**Problem:** If a line below contains "relative", count it; then state how many such lines there are, and nothing else.

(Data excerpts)
Segment Open
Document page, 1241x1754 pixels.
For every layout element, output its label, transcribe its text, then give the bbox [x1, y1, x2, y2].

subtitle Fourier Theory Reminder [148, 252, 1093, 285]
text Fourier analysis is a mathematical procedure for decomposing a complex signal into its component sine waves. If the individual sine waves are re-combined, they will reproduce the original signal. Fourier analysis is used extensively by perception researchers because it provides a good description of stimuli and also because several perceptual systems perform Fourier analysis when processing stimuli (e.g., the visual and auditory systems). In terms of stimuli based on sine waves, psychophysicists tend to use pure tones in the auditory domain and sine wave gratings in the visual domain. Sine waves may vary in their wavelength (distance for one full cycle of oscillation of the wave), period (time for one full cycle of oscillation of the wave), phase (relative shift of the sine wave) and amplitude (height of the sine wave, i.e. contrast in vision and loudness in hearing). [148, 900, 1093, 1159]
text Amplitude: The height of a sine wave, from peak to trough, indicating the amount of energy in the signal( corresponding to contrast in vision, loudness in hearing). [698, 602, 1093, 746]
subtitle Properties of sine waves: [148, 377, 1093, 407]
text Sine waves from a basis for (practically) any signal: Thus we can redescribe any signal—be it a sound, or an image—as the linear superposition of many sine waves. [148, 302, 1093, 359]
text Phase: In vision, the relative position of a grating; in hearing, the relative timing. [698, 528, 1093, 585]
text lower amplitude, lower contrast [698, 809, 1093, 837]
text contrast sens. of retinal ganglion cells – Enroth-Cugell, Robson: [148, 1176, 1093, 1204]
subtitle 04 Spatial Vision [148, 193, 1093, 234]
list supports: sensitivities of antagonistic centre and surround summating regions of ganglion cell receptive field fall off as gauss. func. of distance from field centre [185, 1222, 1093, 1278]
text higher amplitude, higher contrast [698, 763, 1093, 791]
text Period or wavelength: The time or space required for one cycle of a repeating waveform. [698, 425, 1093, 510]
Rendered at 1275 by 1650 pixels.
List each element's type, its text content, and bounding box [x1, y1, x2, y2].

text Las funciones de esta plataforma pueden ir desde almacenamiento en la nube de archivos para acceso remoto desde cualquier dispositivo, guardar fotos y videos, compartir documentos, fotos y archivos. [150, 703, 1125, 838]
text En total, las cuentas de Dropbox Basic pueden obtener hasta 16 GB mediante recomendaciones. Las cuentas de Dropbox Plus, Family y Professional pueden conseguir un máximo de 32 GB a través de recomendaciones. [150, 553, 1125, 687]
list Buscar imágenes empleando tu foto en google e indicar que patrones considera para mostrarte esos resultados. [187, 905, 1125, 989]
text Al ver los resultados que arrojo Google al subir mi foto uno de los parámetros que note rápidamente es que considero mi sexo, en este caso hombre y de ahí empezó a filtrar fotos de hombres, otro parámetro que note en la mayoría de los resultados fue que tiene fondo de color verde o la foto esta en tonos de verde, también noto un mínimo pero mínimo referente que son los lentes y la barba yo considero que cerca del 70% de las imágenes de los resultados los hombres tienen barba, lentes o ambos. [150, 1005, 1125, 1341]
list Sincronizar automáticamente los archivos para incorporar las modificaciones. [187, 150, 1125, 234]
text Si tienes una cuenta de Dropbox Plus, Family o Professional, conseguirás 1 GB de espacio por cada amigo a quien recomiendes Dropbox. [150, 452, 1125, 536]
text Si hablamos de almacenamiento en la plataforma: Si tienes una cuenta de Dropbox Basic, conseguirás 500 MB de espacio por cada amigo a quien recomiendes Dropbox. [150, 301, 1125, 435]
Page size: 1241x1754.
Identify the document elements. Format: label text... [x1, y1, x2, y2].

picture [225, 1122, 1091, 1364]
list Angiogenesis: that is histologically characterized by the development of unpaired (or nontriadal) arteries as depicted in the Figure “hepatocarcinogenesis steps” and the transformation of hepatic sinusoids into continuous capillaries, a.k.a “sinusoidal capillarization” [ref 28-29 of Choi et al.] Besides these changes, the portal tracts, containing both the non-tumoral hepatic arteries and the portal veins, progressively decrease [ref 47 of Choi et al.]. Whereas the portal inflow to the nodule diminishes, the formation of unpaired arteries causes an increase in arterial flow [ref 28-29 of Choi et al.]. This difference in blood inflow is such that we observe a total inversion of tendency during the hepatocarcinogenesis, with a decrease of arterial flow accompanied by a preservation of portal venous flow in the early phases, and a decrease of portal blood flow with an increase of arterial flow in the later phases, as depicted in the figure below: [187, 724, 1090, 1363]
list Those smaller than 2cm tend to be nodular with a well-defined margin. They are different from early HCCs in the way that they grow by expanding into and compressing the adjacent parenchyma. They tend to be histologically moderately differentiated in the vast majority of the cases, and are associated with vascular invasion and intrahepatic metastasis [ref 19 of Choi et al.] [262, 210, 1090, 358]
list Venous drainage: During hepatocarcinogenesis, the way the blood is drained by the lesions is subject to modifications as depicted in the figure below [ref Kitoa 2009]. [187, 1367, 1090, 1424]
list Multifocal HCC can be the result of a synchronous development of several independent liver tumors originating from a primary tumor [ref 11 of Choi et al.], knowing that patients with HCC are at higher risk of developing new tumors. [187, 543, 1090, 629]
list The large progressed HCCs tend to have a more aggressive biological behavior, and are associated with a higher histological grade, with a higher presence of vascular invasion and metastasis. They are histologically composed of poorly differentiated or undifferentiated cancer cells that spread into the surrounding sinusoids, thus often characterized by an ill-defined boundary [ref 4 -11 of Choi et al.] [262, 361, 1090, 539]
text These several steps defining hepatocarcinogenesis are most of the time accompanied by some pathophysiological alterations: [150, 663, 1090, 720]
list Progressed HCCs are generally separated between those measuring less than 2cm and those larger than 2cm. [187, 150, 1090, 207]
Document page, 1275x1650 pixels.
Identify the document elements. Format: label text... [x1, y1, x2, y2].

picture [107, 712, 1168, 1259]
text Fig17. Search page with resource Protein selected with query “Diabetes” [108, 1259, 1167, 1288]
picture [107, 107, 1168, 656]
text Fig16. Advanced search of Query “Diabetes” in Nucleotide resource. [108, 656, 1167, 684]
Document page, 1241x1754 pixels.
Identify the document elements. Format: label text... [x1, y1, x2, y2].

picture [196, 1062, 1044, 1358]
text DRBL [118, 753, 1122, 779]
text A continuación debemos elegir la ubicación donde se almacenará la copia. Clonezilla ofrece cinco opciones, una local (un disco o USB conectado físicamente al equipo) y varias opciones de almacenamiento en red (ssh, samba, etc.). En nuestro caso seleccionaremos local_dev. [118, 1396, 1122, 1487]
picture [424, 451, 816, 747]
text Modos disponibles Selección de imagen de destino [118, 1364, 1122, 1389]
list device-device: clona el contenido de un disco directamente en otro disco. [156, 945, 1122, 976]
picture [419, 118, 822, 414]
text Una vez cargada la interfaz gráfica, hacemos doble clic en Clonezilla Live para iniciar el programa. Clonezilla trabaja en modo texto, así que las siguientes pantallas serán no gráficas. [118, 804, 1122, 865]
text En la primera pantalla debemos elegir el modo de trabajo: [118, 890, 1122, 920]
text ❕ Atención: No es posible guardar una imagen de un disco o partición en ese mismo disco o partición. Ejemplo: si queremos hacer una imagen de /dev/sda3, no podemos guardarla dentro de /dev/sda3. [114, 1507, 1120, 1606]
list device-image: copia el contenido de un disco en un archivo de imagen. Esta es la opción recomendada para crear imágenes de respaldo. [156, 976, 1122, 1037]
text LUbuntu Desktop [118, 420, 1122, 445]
Segment Closed
**Response to this task:** 2